### THE PROBLEM:
Format the lines below as a Markdown table with two columns, No. and Line, giving each row a number and skipping any blank lines.

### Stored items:
^^^^^^^^

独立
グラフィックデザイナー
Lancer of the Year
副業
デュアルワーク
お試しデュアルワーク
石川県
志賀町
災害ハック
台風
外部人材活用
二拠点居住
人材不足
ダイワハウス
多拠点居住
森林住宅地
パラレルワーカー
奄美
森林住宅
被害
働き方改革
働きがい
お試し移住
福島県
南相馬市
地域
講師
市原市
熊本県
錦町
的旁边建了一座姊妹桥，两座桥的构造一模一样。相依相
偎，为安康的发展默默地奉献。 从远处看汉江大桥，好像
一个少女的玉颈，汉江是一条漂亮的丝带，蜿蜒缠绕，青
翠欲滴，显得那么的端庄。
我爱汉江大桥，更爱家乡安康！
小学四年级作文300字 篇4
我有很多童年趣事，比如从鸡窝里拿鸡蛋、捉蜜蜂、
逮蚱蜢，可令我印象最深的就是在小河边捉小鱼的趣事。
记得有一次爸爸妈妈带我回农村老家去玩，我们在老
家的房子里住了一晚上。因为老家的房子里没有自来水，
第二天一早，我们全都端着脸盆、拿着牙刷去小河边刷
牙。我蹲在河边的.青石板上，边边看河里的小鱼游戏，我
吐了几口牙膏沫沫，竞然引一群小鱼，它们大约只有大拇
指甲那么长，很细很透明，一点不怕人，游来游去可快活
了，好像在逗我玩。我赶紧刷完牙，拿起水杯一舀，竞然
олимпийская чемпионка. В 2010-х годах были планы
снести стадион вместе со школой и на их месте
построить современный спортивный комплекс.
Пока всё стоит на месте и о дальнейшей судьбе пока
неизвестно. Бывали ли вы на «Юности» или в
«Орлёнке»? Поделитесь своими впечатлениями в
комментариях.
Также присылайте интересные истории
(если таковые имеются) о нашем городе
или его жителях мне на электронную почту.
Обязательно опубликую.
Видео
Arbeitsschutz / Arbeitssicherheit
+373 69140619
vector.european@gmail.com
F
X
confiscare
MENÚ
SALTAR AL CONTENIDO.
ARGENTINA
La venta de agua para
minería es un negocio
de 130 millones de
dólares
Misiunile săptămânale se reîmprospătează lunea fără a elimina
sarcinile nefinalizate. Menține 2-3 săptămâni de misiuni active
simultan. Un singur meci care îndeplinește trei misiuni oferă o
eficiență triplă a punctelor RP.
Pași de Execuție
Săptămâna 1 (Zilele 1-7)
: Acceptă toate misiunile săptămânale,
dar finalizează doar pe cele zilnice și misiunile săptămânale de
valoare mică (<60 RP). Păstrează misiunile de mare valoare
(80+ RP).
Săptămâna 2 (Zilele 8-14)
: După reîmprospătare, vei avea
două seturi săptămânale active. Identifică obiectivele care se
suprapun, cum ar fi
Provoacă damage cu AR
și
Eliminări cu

^^^^^^^^

### SOLUTION BELOW:
| No. | Line |
|---|---|
| 1 | 独立 |
| 2 | グラフィックデザイナー |
| 3 | Lancer of the Year |
| 4 | 副業 |
| 5 | デュアルワーク |
| 6 | お試しデュアルワーク |
| 7 | 石川県 |
| 8 | 志賀町 |
| 9 | 災害ハック |
| 10 | 台風 |
| 11 | 外部人材活用 |
| 12 | 二拠点居住 |
| 13 | 人材不足 |
| 14 | ダイワハウス |
| 15 | 多拠点居住 |
| 16 | 森林住宅地 |
| 17 | パラレルワーカー |
| 18 | 奄美 |
| 19 | 森林住宅 |
| 20 | 被害 |
| 21 | 働き方改革 |
| 22 | 働きがい |
| 23 | お試し移住 |
| 24 | 福島県 |
| 25 | 南相馬市 |
| 26 | 地域 |
| 27 | 講師 |
| 28 | 市原市 |
| 29 | 熊本県 |
| 30 | 錦町 |
| 31 | 的旁边建了一座姊妹桥，两座桥的构造一模一样。相依相 |
| 32 | 偎，为安康的发展默默地奉献。 从远处看汉江大桥，好像 |
| 33 | 一个少女的玉颈，汉江是一条漂亮的丝带，蜿蜒缠绕，青 |
| 34 | 翠欲滴，显得那么的端庄。 |
| 35 | 我爱汉江大桥，更爱家乡安康！ |
| 36 | 小学四年级作文300字 篇4 |
| 37 | 我有很多童年趣事，比如从鸡窝里拿鸡蛋、捉蜜蜂、 |
| 38 | 逮蚱蜢，可令我印象最深的就是在小河边捉小鱼的趣事。 |
| 39 | 记得有一次爸爸妈妈带我回农村老家去玩，我们在老 |
| 40 | 家的房子里住了一晚上。因为老家的房子里没有自来水， |
| 41 | 第二天一早，我们全都端着脸盆、拿着牙刷去小河边刷 |
| 42 | 牙。我蹲在河边的.青石板上，边边看河里的小鱼游戏，我 |
| 43 | 吐了几口牙膏沫沫，竞然引一群小鱼，它们大约只有大拇 |
| 44 | 指甲那么长，很细很透明，一点不怕人，游来游去可快活 |
| 45 | 了，好像在逗我玩。我赶紧刷完牙，拿起水杯一舀，竞然 |
| 46 | олимпийская чемпионка. В 2010-х годах были планы |
| 47 | снести стадион вместе со школой и на их месте |
| 48 | построить современный спортивный комплекс. |
| 49 | Пока всё стоит на месте и о дальнейшей судьбе пока |
| 50 | неизвестно. Бывали ли вы на «Юности» или в |
| 51 | «Орлёнке»? Поделитесь своими впечатлениями в |
| 52 | комментариях. |
| 53 | Также присылайте интересные истории |
| 54 | (если таковые имеются) о нашем городе |
| 55 | или его жителях мне на электронную почту. |
| 56 | Обязательно опубликую. |
| 57 | Видео |
| 58 | Arbeitsschutz / Arbeitssicherheit |
| 59 | +373 69140619 |
| 60 | vector.european@gmail.com |
| 61 | F |
| 62 | X |
| 63 | confiscare |
| 64 | MENÚ |
| 65 | SALTAR AL CONTENIDO. |
| 66 | ARGENTINA |
| 67 | La venta de agua para |
| 68 | minería es un negocio |
| 69 | de 130 millones de |
| 70 | dólares |
| 71 | Misiunile săptămânale se reîmprospătează lunea fără a elimina |
| 72 | sarcinile nefinalizate. Menține 2-3 săptămâni de misiuni active |
| 73 | simultan. Un singur meci care îndeplinește trei misiuni oferă o |
| 74 | eficiență triplă a punctelor RP. |
| 75 | Pași de Execuție |
| 76 | Săptămâna 1 (Zilele 1-7) |
| 77 | : Acceptă toate misiunile săptămânale, |
| 78 | dar finalizează doar pe cele zilnice și misiunile săptămânale de |
| 79 | valoare mică (<60 RP). Păstrează misiunile de mare valoare |
| 80 | (80+ RP). |
| 81 | Săptămâna 2 (Zilele 8-14) |
| 82 | : După reîmprospătare, vei avea |
| 83 | două seturi săptămânale active. Identifică obiectivele care se |
| 84 | suprapun, cum ar fi |
| 85 | Provoacă damage cu AR |
| 86 | și |
| 87 | Eliminări cu |